SIMON: Yeah. I wrote down a note of the way Helen lives in Prague - the uncovered mattress, the unheated room, the bitter tea. You begin to wonder early in the book, what's she trying to atone for?

PERRY: Yes. So I've always felt that one of the things I liked best in novels is a kind of whodunit or who-did-what quality? And so I wanted the reader to be very clear that this woman is punishing herself for something that she's done and to keep them intrigued and wanting to find out what on Earth could have caused her to try and atone for her sins in this way.

SIMON: Is your Melmoth a monster, a witch or a witness?

PERRY: I think of her as mostly a witness. But I often call her a monster, which is slightly unfair because she's been made monstrous by her loneliness and by her curse. I was really influenced by Frankenstein, actually, and by the fact that we talk about Frankenstein's creature as being a monster. And we forget that he was born innocent and that he was made monstrous by the cruelty of other people. So I'm really interested in at what point we start to think of people as being absolutely monstrous instead of objects of kind of pity and compassion.

SIMON: She appears - Melmoth - at what I'll call transcendent and tragic moments - the Holocaust, the Armenian genocide and personal tragedies. I think all of us could call up on a screen now - and just in the regular course of following the news - see an hour worth of tragedy and worse. Are we all becoming Melmoths?

PERRY: I think that's almost something that I wanted the book to ask people.
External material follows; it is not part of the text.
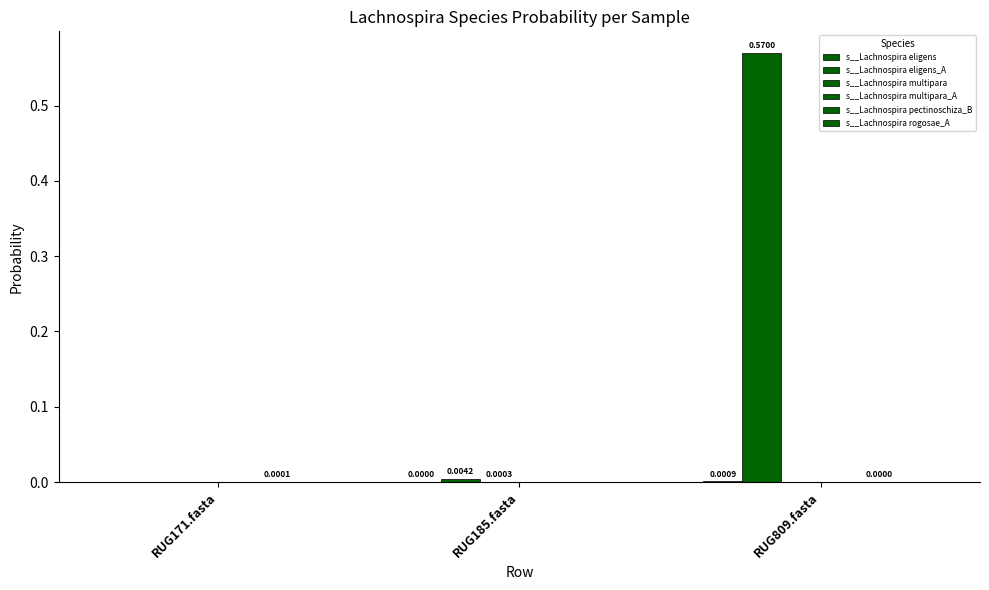

Is it true that s__Lachnospira rogosae_A equals 0.0 at RUG185.fasta?

False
And I wrote the book at a time when I could hardly bear to watch the news - didn't want to open my Twitter account because I would be confronted with, you know, toddlers who had drowned on the shores of the Mediterranean while they were escaping ISIS, terrible sights all over the world, and I didn't want to look. And I began to feel that actually we have a moral obligation to bear witness. And so I think there's a quality to Melmoth I think all of us perhaps share, bearing witness to what's going on in the world around us.

SIMON: A distinctly literary question...

PERRY: (Laughter).

SIMON: Can Melmoth - your character - ever be happy?

PERRY: No. I don't think so. I think if you are constantly exposed to these things in the way she has been for 2,000 years, watching what is most distressing and wicked, I think happiness is probably beyond her grasp. But maybe there are things that are more important than happiness. And maybe if you have to sacrifice that in order to be engaged with what's going on and to live a compassionate life, maybe that's an acceptable trade to make. I don't know.

And I think Melmoth's main role is to force people into a confrontation with themselves and with what they have done so that, at that moment of confrontation, they must choose. And they can either choose that there is the possibility of hope and redemption and happiness, or they can give up. And they can take her hand. And they can go with her. So if she's not able to be happy herself, she may at least be the catalyst for others achieving a kind of contentment, I hope.

SIMON: Sarah Perry - her book, "Melmoth" - thanks so much for being with us.